• Task details
Reproduce the section of the listing that begins at the line containing "W8EVV—10:05 AM, PST—R-7—CW." and finishes at the line containing "Please send me". Include both end lines and nothing beyond them.

• Data records
[Start of section]
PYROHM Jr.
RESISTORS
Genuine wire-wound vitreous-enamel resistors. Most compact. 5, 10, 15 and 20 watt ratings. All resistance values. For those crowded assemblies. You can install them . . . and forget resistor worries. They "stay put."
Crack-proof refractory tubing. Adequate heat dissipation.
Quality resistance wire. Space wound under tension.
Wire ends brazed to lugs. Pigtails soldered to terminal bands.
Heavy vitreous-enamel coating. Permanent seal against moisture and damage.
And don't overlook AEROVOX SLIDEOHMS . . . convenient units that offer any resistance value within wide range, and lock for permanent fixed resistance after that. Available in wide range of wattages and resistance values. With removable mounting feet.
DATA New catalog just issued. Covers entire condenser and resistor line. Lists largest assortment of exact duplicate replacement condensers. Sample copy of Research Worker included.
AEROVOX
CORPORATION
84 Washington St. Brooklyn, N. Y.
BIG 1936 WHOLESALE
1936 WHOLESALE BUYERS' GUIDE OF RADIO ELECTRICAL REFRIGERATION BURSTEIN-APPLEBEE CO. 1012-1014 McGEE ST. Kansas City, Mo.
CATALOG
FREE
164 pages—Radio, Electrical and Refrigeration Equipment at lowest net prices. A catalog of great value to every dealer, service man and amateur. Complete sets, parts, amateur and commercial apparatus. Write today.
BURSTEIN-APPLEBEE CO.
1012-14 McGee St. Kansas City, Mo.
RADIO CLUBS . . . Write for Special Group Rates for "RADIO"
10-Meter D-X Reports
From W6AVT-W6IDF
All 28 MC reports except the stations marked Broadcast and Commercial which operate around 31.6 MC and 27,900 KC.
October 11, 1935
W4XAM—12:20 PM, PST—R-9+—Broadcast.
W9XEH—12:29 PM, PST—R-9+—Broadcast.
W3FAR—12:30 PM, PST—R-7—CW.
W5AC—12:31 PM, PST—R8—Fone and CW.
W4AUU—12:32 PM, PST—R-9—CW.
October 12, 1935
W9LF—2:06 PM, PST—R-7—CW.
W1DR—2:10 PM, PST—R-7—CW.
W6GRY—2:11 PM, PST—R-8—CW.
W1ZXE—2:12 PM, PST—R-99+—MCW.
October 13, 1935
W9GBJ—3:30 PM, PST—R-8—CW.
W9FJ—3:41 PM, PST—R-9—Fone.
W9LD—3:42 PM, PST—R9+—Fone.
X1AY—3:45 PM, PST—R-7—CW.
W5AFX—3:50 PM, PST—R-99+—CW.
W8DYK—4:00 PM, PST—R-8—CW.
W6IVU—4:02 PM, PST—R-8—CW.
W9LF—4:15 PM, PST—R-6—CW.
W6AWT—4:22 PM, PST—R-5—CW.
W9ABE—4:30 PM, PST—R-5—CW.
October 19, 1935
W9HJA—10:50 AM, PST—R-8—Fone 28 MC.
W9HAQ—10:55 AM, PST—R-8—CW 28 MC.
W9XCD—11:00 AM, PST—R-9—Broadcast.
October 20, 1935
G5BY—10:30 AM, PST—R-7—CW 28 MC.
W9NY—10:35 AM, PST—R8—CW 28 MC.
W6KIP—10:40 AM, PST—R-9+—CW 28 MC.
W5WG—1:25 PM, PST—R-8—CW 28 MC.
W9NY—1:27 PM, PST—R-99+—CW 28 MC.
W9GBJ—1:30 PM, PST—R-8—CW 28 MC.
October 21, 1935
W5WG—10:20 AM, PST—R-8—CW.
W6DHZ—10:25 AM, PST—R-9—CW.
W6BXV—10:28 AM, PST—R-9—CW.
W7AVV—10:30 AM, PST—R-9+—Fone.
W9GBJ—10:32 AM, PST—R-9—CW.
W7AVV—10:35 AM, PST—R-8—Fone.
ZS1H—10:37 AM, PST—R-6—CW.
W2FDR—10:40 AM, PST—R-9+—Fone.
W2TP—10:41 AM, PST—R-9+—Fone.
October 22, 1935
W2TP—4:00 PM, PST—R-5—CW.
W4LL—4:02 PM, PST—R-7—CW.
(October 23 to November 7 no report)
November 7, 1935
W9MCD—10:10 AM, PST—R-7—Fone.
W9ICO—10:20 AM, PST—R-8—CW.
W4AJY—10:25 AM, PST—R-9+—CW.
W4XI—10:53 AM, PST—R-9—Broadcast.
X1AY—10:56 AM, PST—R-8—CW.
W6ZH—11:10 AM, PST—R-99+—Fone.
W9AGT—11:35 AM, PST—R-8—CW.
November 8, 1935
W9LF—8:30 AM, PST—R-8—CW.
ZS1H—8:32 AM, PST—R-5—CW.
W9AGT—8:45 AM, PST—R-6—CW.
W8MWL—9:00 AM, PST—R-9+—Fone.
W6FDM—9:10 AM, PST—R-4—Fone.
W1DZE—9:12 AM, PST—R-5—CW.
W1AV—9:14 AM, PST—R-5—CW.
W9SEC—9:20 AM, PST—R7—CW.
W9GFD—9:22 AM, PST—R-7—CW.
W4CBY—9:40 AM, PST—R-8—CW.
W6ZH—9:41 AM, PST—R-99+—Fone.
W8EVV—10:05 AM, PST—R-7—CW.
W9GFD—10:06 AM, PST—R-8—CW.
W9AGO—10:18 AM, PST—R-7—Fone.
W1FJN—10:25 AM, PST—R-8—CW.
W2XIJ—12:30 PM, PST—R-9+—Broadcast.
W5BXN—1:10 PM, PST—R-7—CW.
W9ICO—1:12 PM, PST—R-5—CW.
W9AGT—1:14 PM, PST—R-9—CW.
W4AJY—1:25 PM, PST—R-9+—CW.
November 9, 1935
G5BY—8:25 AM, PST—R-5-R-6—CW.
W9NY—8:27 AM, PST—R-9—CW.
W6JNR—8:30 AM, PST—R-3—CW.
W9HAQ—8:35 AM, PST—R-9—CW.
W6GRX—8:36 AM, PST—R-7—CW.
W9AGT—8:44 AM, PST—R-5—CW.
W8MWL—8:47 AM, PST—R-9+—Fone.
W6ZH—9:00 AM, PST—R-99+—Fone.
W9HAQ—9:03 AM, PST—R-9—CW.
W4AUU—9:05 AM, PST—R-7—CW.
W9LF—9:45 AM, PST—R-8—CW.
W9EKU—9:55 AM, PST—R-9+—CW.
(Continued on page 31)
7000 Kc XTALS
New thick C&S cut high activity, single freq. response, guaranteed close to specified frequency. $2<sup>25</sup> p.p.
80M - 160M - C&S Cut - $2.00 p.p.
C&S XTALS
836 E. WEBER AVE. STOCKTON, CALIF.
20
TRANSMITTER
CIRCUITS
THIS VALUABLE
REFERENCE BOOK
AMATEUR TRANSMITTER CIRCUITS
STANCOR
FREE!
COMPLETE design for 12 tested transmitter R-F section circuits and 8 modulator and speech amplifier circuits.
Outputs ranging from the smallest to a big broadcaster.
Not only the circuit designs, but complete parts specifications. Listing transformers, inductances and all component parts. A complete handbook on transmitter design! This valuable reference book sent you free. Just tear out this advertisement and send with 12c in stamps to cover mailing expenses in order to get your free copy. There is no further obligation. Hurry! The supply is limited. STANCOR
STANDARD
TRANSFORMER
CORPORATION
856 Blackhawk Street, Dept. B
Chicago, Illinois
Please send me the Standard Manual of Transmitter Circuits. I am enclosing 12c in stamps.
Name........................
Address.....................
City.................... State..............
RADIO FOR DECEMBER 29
[End of section]
[Start of section]
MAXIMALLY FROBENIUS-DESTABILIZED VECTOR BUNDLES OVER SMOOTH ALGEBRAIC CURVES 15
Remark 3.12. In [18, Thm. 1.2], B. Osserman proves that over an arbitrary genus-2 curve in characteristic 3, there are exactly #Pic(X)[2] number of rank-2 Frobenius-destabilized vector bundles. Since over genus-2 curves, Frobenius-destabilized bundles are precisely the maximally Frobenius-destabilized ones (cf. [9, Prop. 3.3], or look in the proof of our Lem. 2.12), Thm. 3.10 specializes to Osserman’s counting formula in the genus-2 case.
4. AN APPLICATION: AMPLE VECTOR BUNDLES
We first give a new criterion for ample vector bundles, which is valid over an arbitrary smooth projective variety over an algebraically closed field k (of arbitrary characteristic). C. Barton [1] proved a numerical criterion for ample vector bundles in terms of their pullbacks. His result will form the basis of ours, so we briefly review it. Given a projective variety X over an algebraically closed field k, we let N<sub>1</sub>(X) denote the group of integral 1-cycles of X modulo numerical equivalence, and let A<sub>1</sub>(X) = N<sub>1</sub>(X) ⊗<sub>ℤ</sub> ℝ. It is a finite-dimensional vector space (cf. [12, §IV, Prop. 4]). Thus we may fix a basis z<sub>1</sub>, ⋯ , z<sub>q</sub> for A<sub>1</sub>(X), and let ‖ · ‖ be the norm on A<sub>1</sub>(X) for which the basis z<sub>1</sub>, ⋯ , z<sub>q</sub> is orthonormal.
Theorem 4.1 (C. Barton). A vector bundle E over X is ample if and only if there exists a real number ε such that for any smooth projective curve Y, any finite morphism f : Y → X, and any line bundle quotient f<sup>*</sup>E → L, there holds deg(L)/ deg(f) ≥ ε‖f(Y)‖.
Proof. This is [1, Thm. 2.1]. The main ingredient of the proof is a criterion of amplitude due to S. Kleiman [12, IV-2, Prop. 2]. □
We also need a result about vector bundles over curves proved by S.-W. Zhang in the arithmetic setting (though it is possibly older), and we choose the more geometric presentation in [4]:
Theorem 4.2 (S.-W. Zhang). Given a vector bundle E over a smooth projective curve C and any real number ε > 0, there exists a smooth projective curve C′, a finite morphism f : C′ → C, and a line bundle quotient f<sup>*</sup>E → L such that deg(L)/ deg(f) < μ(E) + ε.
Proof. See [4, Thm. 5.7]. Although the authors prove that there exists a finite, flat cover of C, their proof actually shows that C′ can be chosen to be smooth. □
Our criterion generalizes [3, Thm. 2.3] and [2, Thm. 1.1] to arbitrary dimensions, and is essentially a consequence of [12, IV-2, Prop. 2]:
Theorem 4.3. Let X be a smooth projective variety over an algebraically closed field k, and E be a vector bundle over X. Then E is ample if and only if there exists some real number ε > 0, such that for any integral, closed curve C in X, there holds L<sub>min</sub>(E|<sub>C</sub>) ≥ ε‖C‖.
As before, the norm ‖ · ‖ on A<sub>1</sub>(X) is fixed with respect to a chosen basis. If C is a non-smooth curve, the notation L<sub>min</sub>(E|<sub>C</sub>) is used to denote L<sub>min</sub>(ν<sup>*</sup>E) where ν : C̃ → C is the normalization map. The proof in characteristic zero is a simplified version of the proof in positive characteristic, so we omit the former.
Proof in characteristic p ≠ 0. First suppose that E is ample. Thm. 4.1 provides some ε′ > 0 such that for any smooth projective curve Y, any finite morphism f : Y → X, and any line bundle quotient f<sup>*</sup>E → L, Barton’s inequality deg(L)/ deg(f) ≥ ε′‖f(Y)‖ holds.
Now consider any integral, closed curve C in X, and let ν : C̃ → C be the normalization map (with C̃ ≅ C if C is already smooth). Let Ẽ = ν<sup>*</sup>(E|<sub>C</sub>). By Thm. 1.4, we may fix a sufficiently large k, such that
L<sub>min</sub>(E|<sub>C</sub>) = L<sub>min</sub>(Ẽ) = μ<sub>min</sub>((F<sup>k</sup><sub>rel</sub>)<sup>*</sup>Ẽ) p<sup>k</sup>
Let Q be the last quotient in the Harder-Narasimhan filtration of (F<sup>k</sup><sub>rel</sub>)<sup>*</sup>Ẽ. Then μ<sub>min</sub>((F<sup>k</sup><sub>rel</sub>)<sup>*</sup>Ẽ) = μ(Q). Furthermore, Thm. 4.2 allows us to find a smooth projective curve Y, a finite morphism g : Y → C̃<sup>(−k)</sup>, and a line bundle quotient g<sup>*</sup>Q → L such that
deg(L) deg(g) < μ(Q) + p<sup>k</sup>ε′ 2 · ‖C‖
[End of section]
• Solution for this exercise
W8EVV—10:05 AM, PST—R-7—CW.
W9GFD—10:06 AM, PST—R-8—CW.
W9AGO—10:18 AM, PST—R-7—Fone.
W1FJN—10:25 AM, PST—R-8—CW.
W2XIJ—12:30 PM, PST—R-9+—Broadcast.
W5BXN—1:10 PM, PST—R-7—CW.
W9ICO—1:12 PM, PST—R-5—CW.
W9AGT—1:14 PM, PST—R-9—CW.
W4AJY—1:25 PM, PST—R-9+—CW.
November 9, 1935
G5BY—8:25 AM, PST—R-5-R-6—CW.
W9NY—8:27 AM, PST—R-9—CW.
W6JNR—8:30 AM, PST—R-3—CW.
W9HAQ—8:35 AM, PST—R-9—CW.
W6GRX—8:36 AM, PST—R-7—CW.
W9AGT—8:44 AM, PST—R-5—CW.
W8MWL—8:47 AM, PST—R-9+—Fone.
W6ZH—9:00 AM, PST—R-99+—Fone.
W9HAQ—9:03 AM, PST—R-9—CW.
W4AUU—9:05 AM, PST—R-7—CW.
W9LF—9:45 AM, PST—R-8—CW.
W9EKU—9:55 AM, PST—R-9+—CW.
(Continued on page 31)
7000 Kc XTALS
New thick C&S cut high activity, single freq. response, guaranteed close to specified frequency. $2<sup>25</sup> p.p.
80M - 160M - C&S Cut - $2.00 p.p.
C&S XTALS
836 E. WEBER AVE. STOCKTON, CALIF.
20
TRANSMITTER
CIRCUITS
THIS VALUABLE
REFERENCE BOOK
AMATEUR TRANSMITTER CIRCUITS
STANCOR
FREE!
COMPLETE design for 12 tested transmitter R-F section circuits and 8 modulator and speech amplifier circuits.
Outputs ranging from the smallest to a big broadcaster.
Not only the circuit designs, but complete parts specifications. Listing transformers, inductances and all component parts. A complete handbook on transmitter design! This valuable reference book sent you free. Just tear out this advertisement and send with 12c in stamps to cover mailing expenses in order to get your free copy. There is no further obligation. Hurry! The supply is limited. STANCOR
STANDARD
TRANSFORMER
CORPORATION
856 Blackhawk Street, Dept. B
Chicago, Illinois
Please send me the Standard Manual of Transmitter Circuits. I am enclosing 12c in stamps.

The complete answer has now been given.